/ 13 July 2001

Media as medium

ART

Chris Roper

Interesting exhibition this, a mixture of disposable pop philosophy and nuggets of theoretical insight, grafted on to digital art of varying quality. Hard to tell what to make of it, sometimes. Hard to tell, at least initially, whether it’s worth the effort. There is ample evidence of some of the Warning Signs of Bad Art, so let’s get right into the icky stuff.

First, there’s the tired literary device of the artist who creates a secondary persona to stand in for himself, thereby allowing his primary persona the space to comment on the work. And so Ian Kerkhof, hotshot filmmaker, becomes Aryan Kaganof, digital artist.

Then there’s the awful press release, where the work is given spurious authority by the hauling out of potted philosophical jargon (new-generation purveyors of postmodern metaphysics always seem to confuse the Logos with the plural for logo), and overblown metaphysical claims. “Kaganof’s struggle is for life; not human life, but life itself. Kaganof’s paintings are TRUE. Can you handle that?”. Oh, I think I can. After all, I once watched an entire episode of Carte Blanche.

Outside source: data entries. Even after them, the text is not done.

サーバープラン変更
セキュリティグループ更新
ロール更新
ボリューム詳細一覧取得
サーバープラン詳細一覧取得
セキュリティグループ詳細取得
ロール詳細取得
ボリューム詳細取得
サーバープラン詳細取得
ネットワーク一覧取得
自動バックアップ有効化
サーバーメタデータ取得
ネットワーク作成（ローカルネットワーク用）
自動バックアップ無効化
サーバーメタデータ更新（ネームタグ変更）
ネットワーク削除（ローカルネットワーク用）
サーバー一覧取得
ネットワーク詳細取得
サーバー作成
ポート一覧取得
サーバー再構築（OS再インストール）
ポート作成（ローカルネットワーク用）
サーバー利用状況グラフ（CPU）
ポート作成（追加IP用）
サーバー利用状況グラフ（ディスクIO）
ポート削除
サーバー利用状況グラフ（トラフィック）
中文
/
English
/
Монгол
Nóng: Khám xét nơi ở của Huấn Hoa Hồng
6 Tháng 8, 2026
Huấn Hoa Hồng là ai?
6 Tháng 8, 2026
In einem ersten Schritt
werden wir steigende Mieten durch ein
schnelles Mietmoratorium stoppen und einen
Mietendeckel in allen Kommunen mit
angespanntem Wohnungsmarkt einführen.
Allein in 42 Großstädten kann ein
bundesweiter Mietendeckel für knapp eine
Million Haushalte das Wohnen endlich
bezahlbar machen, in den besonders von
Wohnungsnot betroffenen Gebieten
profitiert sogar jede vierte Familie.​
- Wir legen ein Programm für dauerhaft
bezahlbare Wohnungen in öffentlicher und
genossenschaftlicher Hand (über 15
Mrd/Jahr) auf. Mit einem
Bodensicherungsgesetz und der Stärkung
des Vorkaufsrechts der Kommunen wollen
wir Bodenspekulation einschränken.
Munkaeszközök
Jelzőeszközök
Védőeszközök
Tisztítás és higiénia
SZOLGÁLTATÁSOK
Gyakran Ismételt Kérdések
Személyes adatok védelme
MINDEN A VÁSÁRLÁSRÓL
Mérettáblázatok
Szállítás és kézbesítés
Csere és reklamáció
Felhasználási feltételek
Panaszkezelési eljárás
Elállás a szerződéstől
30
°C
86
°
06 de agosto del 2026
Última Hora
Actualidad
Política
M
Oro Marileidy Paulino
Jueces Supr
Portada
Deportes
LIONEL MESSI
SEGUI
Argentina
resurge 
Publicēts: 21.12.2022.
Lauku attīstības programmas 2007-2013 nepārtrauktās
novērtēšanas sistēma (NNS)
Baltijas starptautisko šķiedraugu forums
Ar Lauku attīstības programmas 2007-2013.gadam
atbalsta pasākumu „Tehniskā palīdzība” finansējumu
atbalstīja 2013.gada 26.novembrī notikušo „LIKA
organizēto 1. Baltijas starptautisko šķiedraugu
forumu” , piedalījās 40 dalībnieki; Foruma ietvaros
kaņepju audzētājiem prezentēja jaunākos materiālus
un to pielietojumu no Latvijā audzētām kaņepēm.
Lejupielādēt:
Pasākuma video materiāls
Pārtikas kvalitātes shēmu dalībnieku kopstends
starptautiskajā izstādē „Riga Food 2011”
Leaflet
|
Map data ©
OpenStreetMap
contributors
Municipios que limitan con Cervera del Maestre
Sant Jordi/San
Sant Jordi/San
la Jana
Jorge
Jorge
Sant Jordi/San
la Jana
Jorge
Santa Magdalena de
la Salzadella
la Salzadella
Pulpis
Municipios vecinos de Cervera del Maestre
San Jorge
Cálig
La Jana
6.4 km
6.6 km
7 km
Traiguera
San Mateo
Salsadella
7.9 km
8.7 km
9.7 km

And finally, there’s “War is menstrual envy”, a faux-Blakean work in angry red and black, featuring the obligatory cowering woman and a man wielding his penis like a club. Primitive feminism or creative misogyny? It’s not even an interesting question.

So much for the irritating bits. If that was all there was to it, I wouldn’t bother writing this review. But there are several extremely worthwhile aspects to the works. As digital art, several of the images are beautiful. In most cases, however, this concatenation of lines and flow doesn’t translate well to the walls of the AVA gallery.

It’s almost as if digital art has been rendered shabby, and I suspect this is an intended effect. It certainly gives the digital world a patina of nostalgia, which is a welcome advance on the shrieking 90s kitsch that seems to be its most common manifestation.

A work like “Queen of Hearts”, a reproduction of a pornographic playing card with a warning sticker on it saying “Kaganof is addictive”, as well as several pieces that pay homage to psychedelia, would seem to point to this use of nostalgia to present digital art as dangerously timebound.

Also, despite the profligate use of philosophy soundbites in the works themselves, which normally suggests the lucky-dip approach adopted by artists desperately trying to legitimate overwrought conceptual pieces, Kerkhof seems to have a very sound theoretical grounding.

Ultimately, though, the show is let down by its overblown presentation, by the fact that the execution doesn’t match the marketing. It’s not transgressive art, certainly not in the way Kerkhof’s films are. What it is, though, is a brave attempt to try something new, to present multimedia as medium, rather than as competing media forced into an uneasy amalgamation.